# WORK INSTRUCTIONS
Any picture in the entries is to be skipped, while everything else is transcribed word for word.

# INPUT DATA
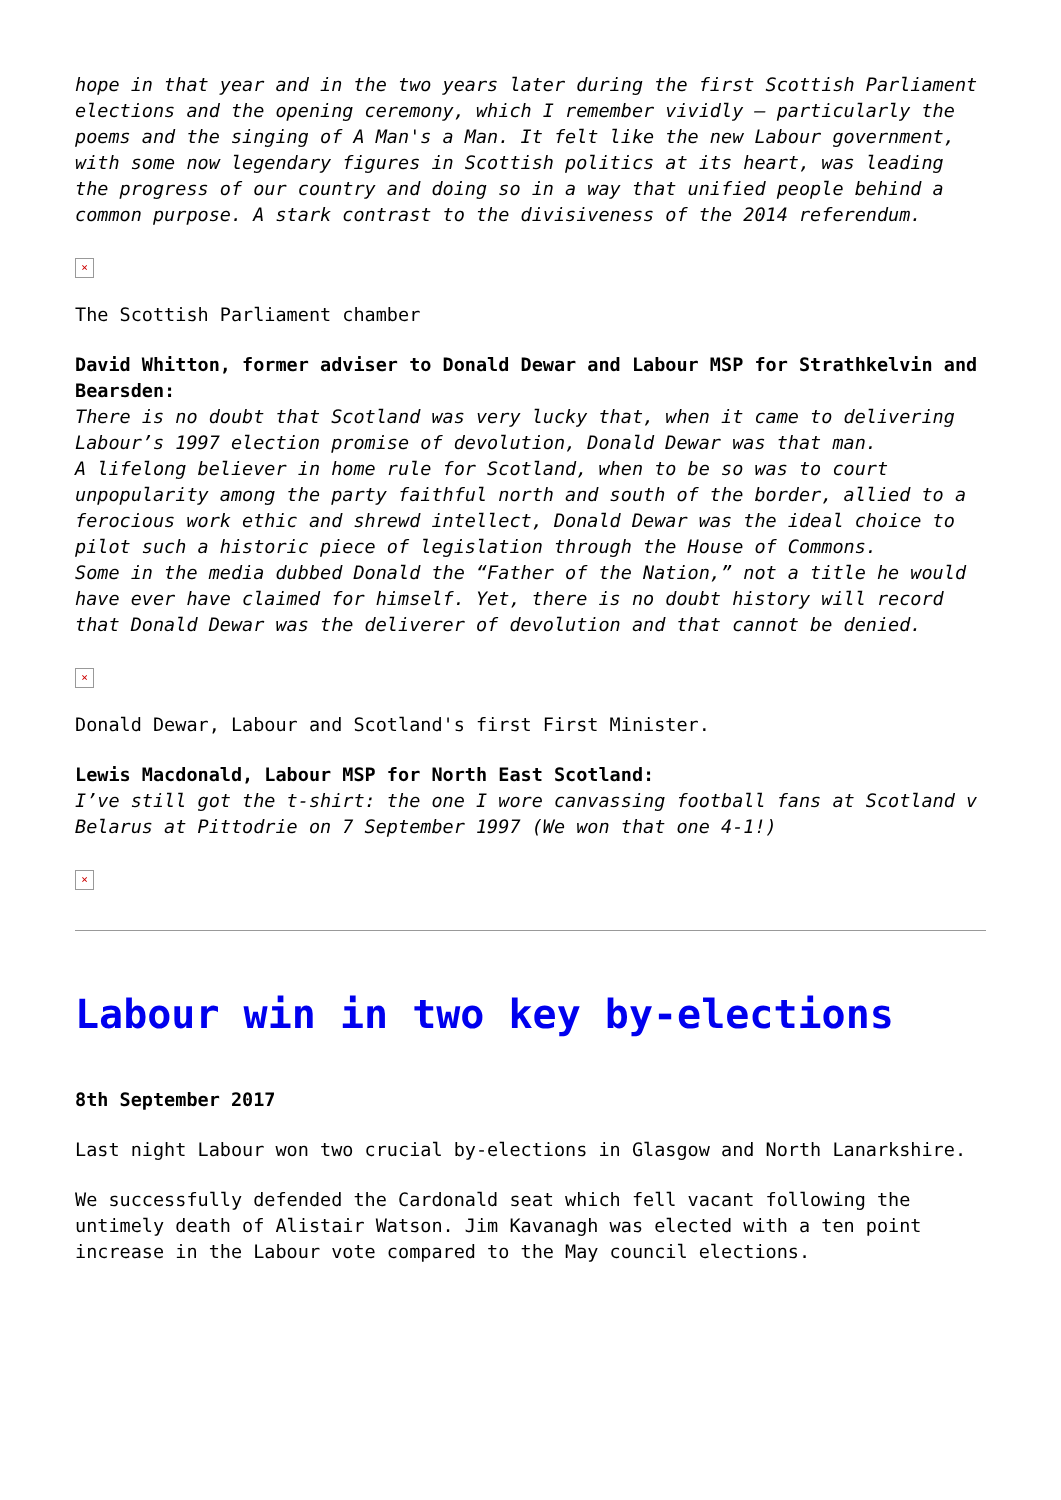hope in that year and in the two years later during the first Scottish Parliament elections and the opening ceremony, which I remember vividly – particularly the poems and the singing of A Man's a Man. It felt like the new Labour government, with some now legendary figures in Scottish politics at its heart, was leading the progress of our country and doing so in a way that unified people behind a common purpose. A stark contrast to the divisiveness of the 2014 referendum.
×
The Scottish Parliament chamber
David Whitton, former adviser to Donald Dewar and Labour MSP for Strathkelvin and Bearsden:
There is no doubt that Scotland was very lucky that, when it came to delivering Labour’s 1997 election promise of devolution, Donald Dewar was that man.
A lifelong believer in home rule for Scotland, when to be so was to court unpopularity among the party faithful north and south of the border, allied to a ferocious work ethic and shrewd intellect, Donald Dewar was the ideal choice to pilot such a historic piece of legislation through the House of Commons.
Some in the media dubbed Donald the “Father of the Nation,” not a title he would have ever have claimed for himself. Yet, there is no doubt history will record that Donald Dewar was the deliverer of devolution and that cannot be denied.
×
Donald Dewar, Labour and Scotland's first First Minister.
Lewis Macdonald, Labour MSP for North East Scotland:
I’ve still got the t-shirt: the one I wore canvassing football fans at Scotland v Belarus at Pittodrie on 7 September 1997 (We won that one 4-1!)
×
Labour win in two key by-elections
8th September 2017
Last night Labour won two crucial by-elections in Glasgow and North Lanarkshire.
We successfully defended the Cardonald seat which fell vacant following the untimely death of Alistair Watson. Jim Kavanagh was elected with a ten point increase in the Labour vote compared to the May council elections.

# ANSWER TO THE PROBLEM
hope in that year and in the two years later during the first Scottish Parliament elections and the opening ceremony, which I remember vividly – particularly the poems and the singing of A Man's a Man. It felt like the new Labour government, with some now legendary figures in Scottish politics at its heart, was leading the progress of our country and doing so in a way that unified people behind a common purpose. A stark contrast to the divisiveness of the 2014 referendum.
×
The Scottish Parliament chamber
David Whitton, former adviser to Donald Dewar and Labour MSP for Strathkelvin and Bearsden:
There is no doubt that Scotland was very lucky that, when it came to delivering Labour’s 1997 election promise of devolution, Donald Dewar was that man.
A lifelong believer in home rule for Scotland, when to be so was to court unpopularity among the party faithful north and south of the border, allied to a ferocious work ethic and shrewd intellect, Donald Dewar was the ideal choice to pilot such a historic piece of legislation through the House of Commons.
Some in the media dubbed Donald the “Father of the Nation,” not a title he would have ever have claimed for himself. Yet, there is no doubt history will record that Donald Dewar was the deliverer of devolution and that cannot be denied.
×
Donald Dewar, Labour and Scotland's first First Minister.
Lewis Macdonald, Labour MSP for North East Scotland:
I’ve still got the t-shirt: the one I wore canvassing football fans at Scotland v Belarus at Pittodrie on 7 September 1997 (We won that one 4-1!)
×
Labour win in two key by-elections
8th September 2017
Last night Labour won two crucial by-elections in Glasgow and North Lanarkshire.
We successfully defended the Cardonald seat which fell vacant following the untimely death of Alistair Watson. Jim Kavanagh was elected with a ten point increase in the Labour vote compared to the May council elections.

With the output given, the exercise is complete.